## The task
Reproduce the listing exactly, so that no line differs from the original.

## Source data
*** Block opens ***

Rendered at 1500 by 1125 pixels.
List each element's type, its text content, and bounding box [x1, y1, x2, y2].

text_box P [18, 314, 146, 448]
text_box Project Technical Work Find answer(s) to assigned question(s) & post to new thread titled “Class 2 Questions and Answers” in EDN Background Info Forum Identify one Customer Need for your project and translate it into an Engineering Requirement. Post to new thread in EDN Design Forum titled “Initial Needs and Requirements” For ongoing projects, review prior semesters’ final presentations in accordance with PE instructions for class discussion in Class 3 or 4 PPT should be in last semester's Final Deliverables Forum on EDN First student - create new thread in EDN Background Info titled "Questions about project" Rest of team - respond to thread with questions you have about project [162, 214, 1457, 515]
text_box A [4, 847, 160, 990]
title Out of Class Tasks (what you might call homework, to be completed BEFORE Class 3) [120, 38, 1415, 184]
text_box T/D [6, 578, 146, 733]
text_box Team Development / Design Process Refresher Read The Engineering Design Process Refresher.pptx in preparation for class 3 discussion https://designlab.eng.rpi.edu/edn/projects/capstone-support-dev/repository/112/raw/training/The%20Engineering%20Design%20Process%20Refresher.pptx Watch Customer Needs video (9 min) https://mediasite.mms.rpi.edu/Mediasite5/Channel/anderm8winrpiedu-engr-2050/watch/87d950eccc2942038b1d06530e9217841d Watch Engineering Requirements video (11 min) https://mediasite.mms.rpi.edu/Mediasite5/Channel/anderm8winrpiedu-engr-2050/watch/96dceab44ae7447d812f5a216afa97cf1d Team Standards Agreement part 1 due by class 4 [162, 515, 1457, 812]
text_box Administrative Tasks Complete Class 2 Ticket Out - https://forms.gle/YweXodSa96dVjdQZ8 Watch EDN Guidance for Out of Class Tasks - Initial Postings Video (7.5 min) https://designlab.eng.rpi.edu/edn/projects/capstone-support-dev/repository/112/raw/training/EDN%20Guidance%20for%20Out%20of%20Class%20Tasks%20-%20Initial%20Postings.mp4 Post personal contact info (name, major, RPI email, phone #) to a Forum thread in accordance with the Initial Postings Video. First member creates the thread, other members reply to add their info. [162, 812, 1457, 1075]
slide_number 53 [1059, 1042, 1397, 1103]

*** Block closes ***

## Response below
Rendered at 1500 by 1125 pixels.
List each element's type, its text content, and bounding box [x1, y1, x2, y2].

text_box P [18, 314, 146, 448]
text_box Project Technical Work Find answer(s) to assigned question(s) & post to new thread titled “Class 2 Questions and Answers” in EDN Background Info Forum Identify one Customer Need for your project and translate it into an Engineering Requirement. Post to new thread in EDN Design Forum titled “Initial Needs and Requirements” For ongoing projects, review prior semesters’ final presentations in accordance with PE instructions for class discussion in Class 3 or 4 PPT should be in last semester's Final Deliverables Forum on EDN First student - create new thread in EDN Background Info titled "Questions about project" Rest of team - respond to thread with questions you have about project [162, 214, 1457, 515]
text_box A [4, 847, 160, 990]
title Out of Class Tasks (what you might call homework, to be completed BEFORE Class 3) [120, 38, 1415, 184]
text_box T/D [6, 578, 146, 733]
text_box Team Development / Design Process Refresher Read The Engineering Design Process Refresher.pptx in preparation for class 3 discussion https://designlab.eng.rpi.edu/edn/projects/capstone-support-dev/repository/112/raw/training/The%20Engineering%20Design%20Process%20Refresher.pptx Watch Customer Needs video (9 min) https://mediasite.mms.rpi.edu/Mediasite5/Channel/anderm8winrpiedu-engr-2050/watch/87d950eccc2942038b1d06530e9217841d Watch Engineering Requirements video (11 min) https://mediasite.mms.rpi.edu/Mediasite5/Channel/anderm8winrpiedu-engr-2050/watch/96dceab44ae7447d812f5a216afa97cf1d Team Standards Agreement part 1 due by class 4 [162, 515, 1457, 812]
text_box Administrative Tasks Complete Class 2 Ticket Out - https://forms.gle/YweXodSa96dVjdQZ8 Watch EDN Guidance for Out of Class Tasks - Initial Postings Video (7.5 min) https://designlab.eng.rpi.edu/edn/projects/capstone-support-dev/repository/112/raw/training/EDN%20Guidance%20for%20Out%20of%20Class%20Tasks%20-%20Initial%20Postings.mp4 Post personal contact info (name, major, RPI email, phone #) to a Forum thread in accordance with the Initial Postings Video. First member creates the thread, other members reply to add their info. [162, 812, 1457, 1075]
slide_number 53 [1059, 1042, 1397, 1103]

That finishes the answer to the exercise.